No entanto, o tratamento à base de plantas não é tão simples como se parece e se compra – afinal, qualquer mercadinho que faz a linha natureba tem sempre algo do gênero que casa bem com o seu problema. “Não é por ser natural que não faz mal. O que acontece é que as pessoas acham que como é planta não vai trazer problema nenhum, isso é um erro. Existem uma série de drogas, ditas naturais, que podem causar efeitos colaterais e até lesões hepáticas, renais e cardíacas”, revela a clínica geral Valentina Van Boekel.

O médico homeopata Jorge Frederico Fortes explica também que a fitoterapia trabalha com o efeito primário das plantas, o que significa que a toxidade delas não é eliminada. “A pessoa não deve usar um medicamento fitoterápico indiscriminadamente e sem orientação médica justamente por isso. Outra questão preocupante é a dosagem e a concentração. O guaraná, por exemplo, contém uma concentração alta de cafeína que pode agravar um problema gástrico. Já o ginseng, também muito consumido, pode acabar até causando um desequilíbrio hormonal”, comenta o homeopata. Outro alerta em relação ao popular guaraná em pó é dado pelo cardiologista e clínico geral Adolfo Alexandre Farah Aguiar. “Muitas vezes a pessoa toma o guaraná em pó, que é estimulante, e acaba mascarando um sintoma de cansaço e esgotamento talvez proveniente de outro quadro, que não é apenas um cansaço passageiro. Ou seja: a causa não está sendo tratada, e quando passar o efeito do guaraná os sintomas vão voltar”, revela Adolfo Aguiar.

A venda sem prescrição médica desses produtos é apontada também como um convite à equivocada automedicação. “No Brasil, já existe a cultura da automedicação até dos medicamentos alopáticos, que deveriam ser vendidos com receitas. E como os fitoterápicos são vendidos em todo o mundo sem prescrição médica, a coisa fica ainda mais perigosa”, acredita Valentina Van Boekel. O fitoterapeuta Antônio Carlos Seixlack concorda que a venda sem controle dos medicamentos fitoterápicos é realmente incorreta. “Os fitoterápicos são medicamentos à base de plantas como tantos alopáticos e, como tal, contêm príncipios ativos que geram ações farmacológicas no organismo”, alerta o fitoterapeuta.

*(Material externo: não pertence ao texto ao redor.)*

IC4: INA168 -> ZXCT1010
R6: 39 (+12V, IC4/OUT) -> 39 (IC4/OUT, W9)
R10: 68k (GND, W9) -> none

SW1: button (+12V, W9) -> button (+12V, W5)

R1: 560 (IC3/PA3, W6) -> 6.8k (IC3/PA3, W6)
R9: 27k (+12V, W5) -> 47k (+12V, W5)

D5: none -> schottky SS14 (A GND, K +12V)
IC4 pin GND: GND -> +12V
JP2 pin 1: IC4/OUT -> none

Portanto, para se medicar com um fitoterápico é preciso proceder da mesma forma que a alopatia: consultando um médico especializado. No consultório, a pessoa é submetida a uma anamnese e a exames clínicos para saber se seu caso pode ser tratado mesmo com fitoterápicos. “Existem certos quadros que a solução só pode ser a alopatia. Eu não posso indicar um fitoterápico para quem tem uma infecção, primeiro o antibiótico deve ser ministrado, depois é que se passa para a fitoterapia, que vai ter um caráter preventivo de uma nova infecção”, revela Antônio Carlos Seixlack.

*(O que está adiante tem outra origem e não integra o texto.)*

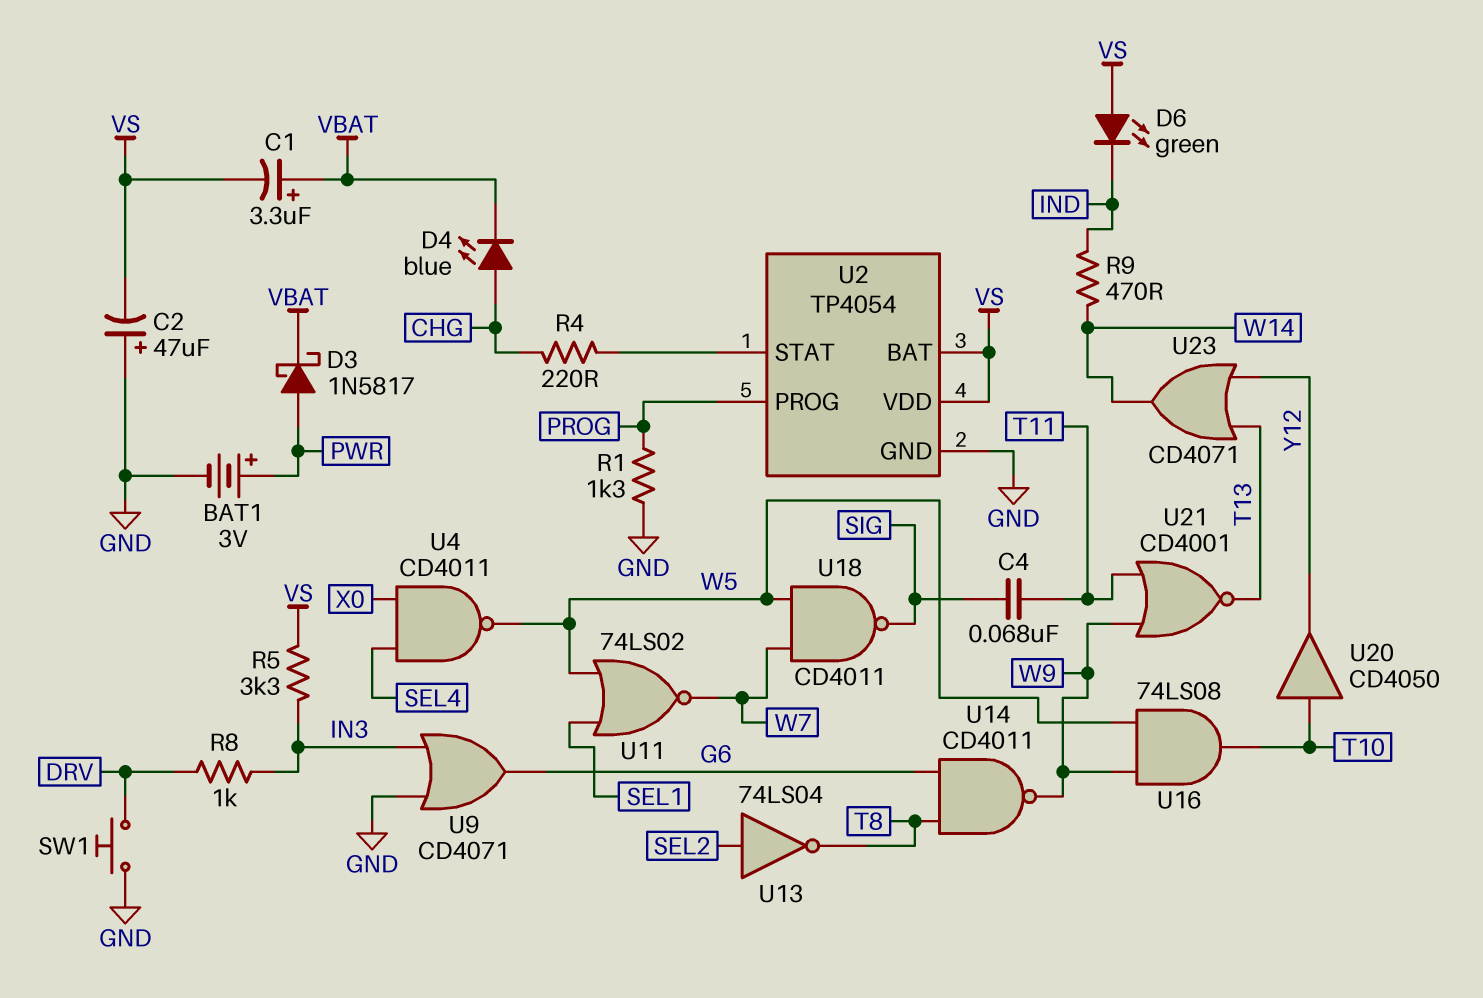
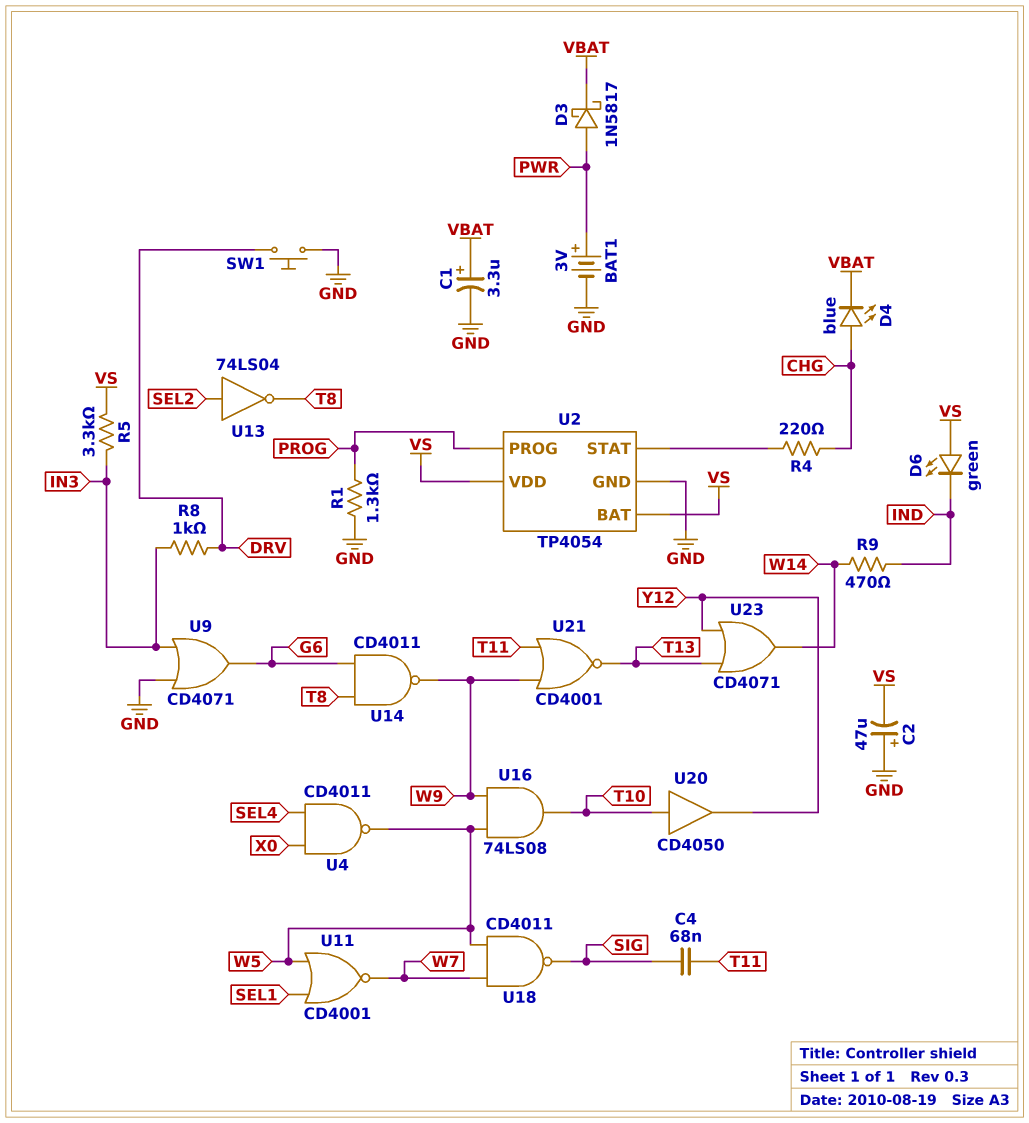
C1: 3.3uF (plus VBAT, minus VS) -> 3.3uF (plus VBAT, minus GND)
U11: NOR 74LS02 (in SEL1, in W5, out W7) -> NOR CD4001 (in SEL1, in W5, out W7)

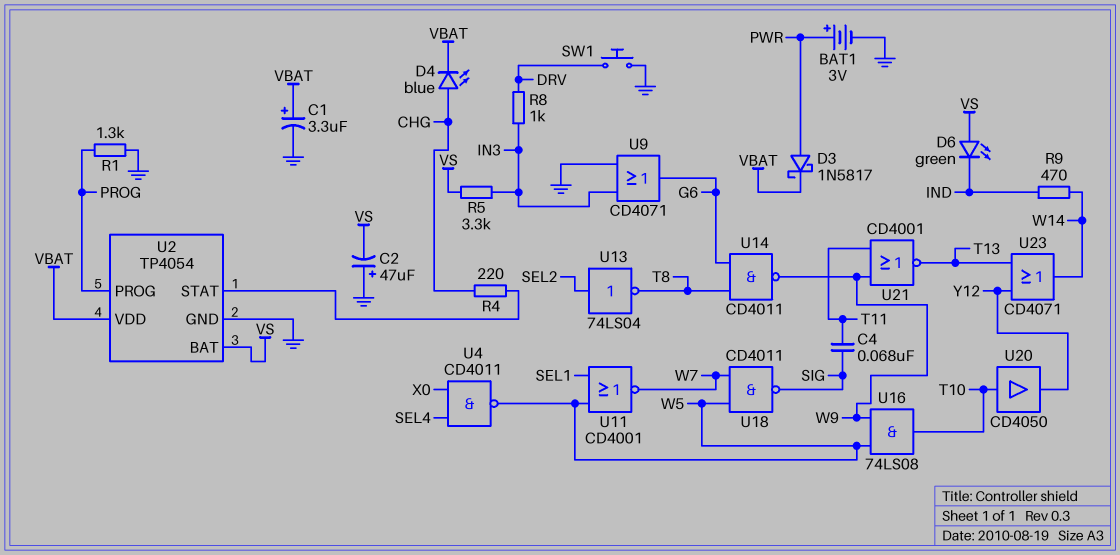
U2 pin VDD: VS -> VBAT

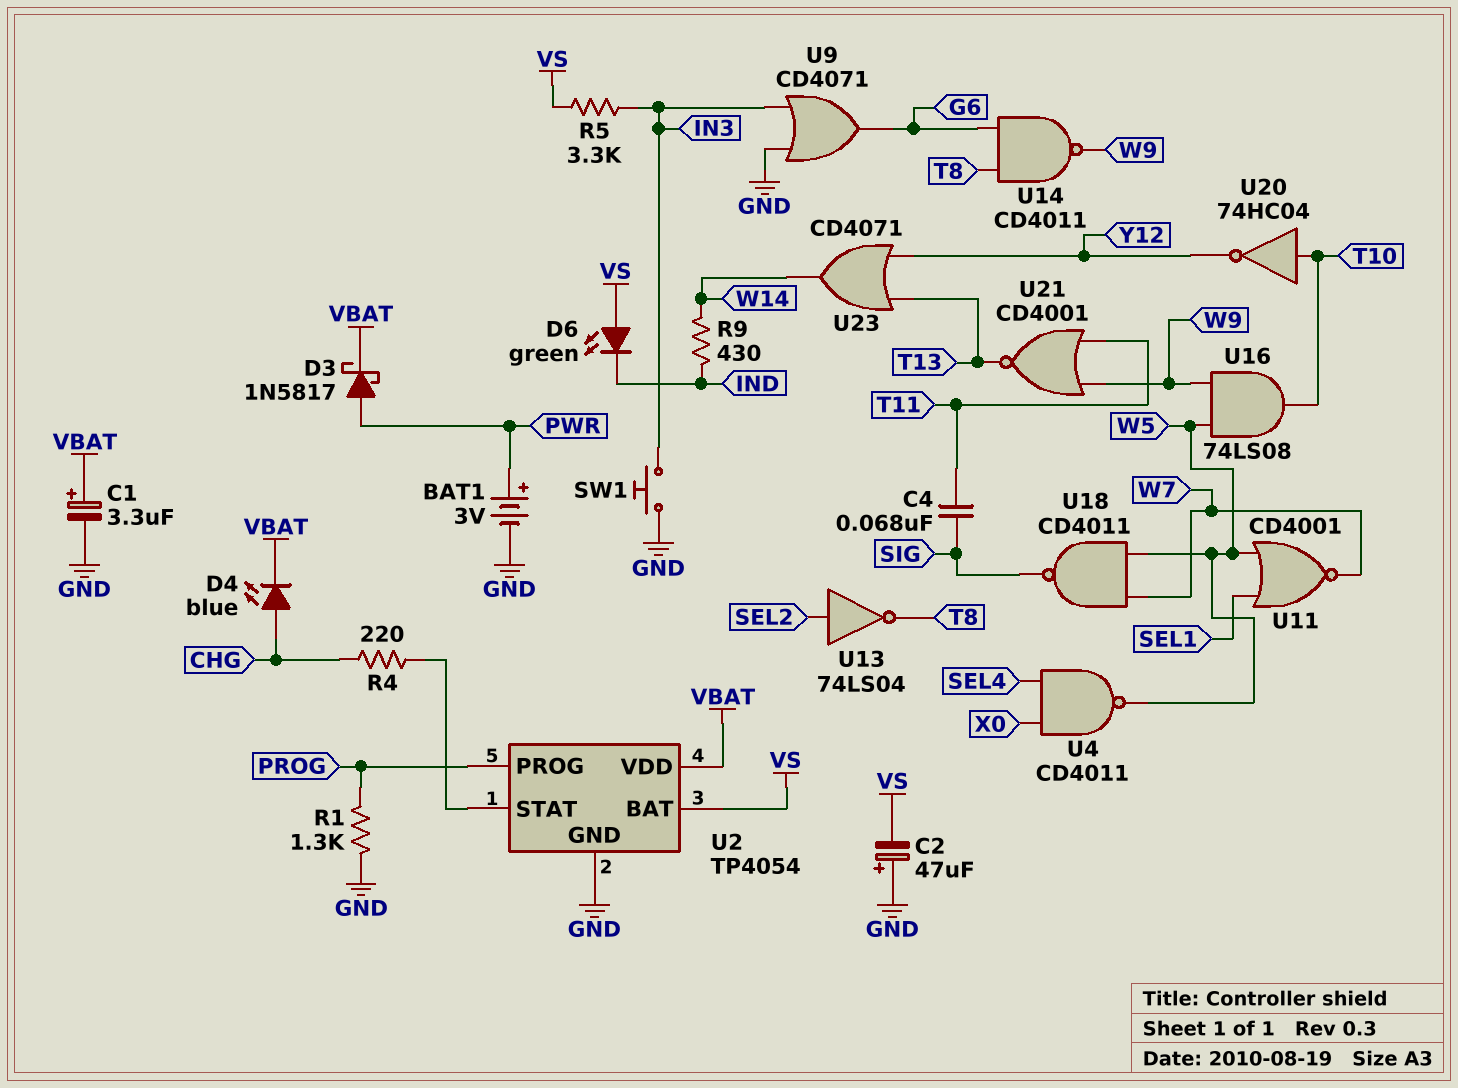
R8: 1k (DRV, IN3) -> none
R9: 470 (IND, W14) -> 430 (IND, W14)
SW1: button (DRV, GND) -> button (GND, IN3)
U20: buffer CD4050 (in T10, out Y12) -> NOT 74HC04 (in T10, out Y12)

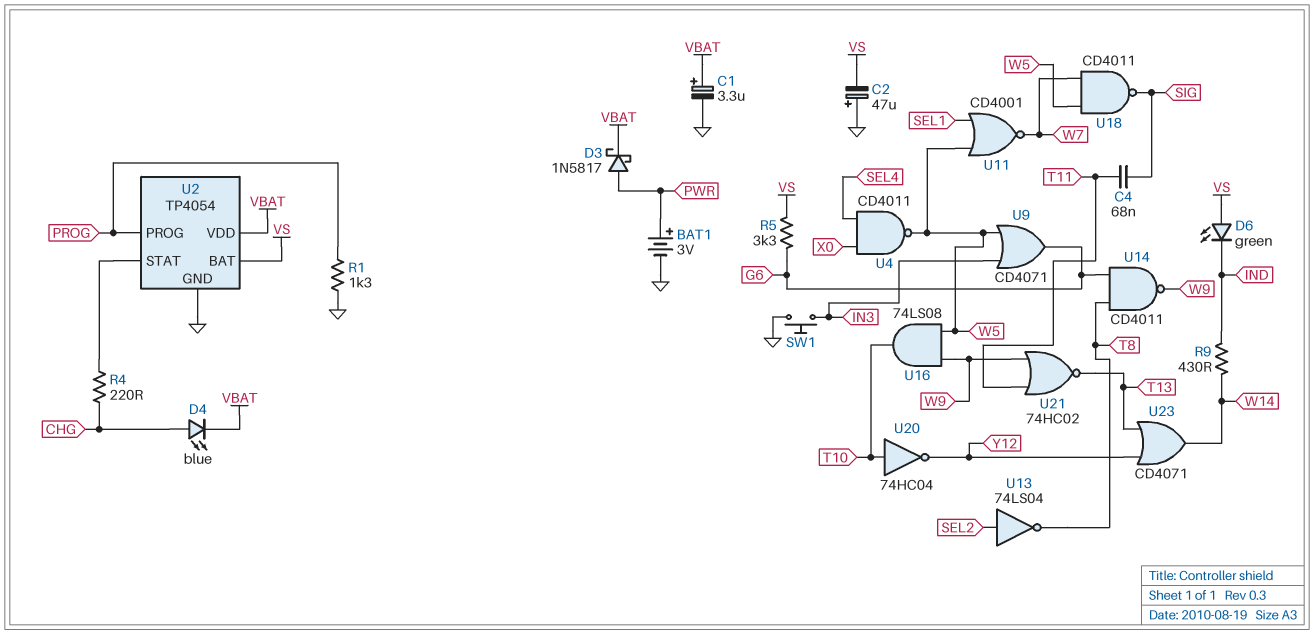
R5: 3.3k (IN3, VS) -> 3.3k (G6, VS)
U9: OR CD4071 (in GND, in IN3, out G6) -> OR CD4071 (in IN3, in W5, out G6)
U21: NOR CD4001 (in T11, in W9, out T13) -> NOR 74HC02 (in T11, in W9, out T13)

Essa confusão toda em torno dos produtos feitos de plantas, em parte, é atribuída às autoridades competentes que não legalizam a maioria desses produtos como medicamentos, mas sim como suplementos. Adriana Henermann, famacêutica da Herbarium, diz que os produtos fitoterápicos devem seguir as mesmas especificações e controles de todos os outros medicamentos. “É importante a pessoa saber a procedência do que se está consumindo, saber qual o laboratório que fabrica o produto. A fitoterapia ainda é algo muito da cultura popular e muitos laboratórios, por não existir o devido controle, são de fundo de quintal. Isso pode ser perigoso, pois errar numa dosagem de substância ou numa mistura de plantas pode levar a sérias reações”, adverte Adriana Henermann.

Alguns produtos da fitoterapia já conquistaram a confiança e o reconhecimento por parte de muitos médicos de outras áreas, pelo fato de já existirem estudos consistentes a seu respeito. Como é o caso dos fitormônios e da ginko biloba. “Os fitormônios são infinitamente melhores do que os hormônios sintéticos, mas como estes, eles também podem dar reações. A indicação de um especialista é fundamental, ninguém pode sair comprando e tomando os fitormônios por conta própria”, diz o médico homeopata Jorge Frederico Fortes. “É comprovado científicamente que a ginko biloba é um excelente vasodilatador cerebral. Muito médicos alopatas já estão a prescrevendo pelos seus resultados em casos de mal de Alzheimer e de perda de memória”, revela o fitoterapeuta Antônio Carlos Seixlack. Portanto, mais importante do que a linha que você vai seguir é sempre andar corretamente dentro dela.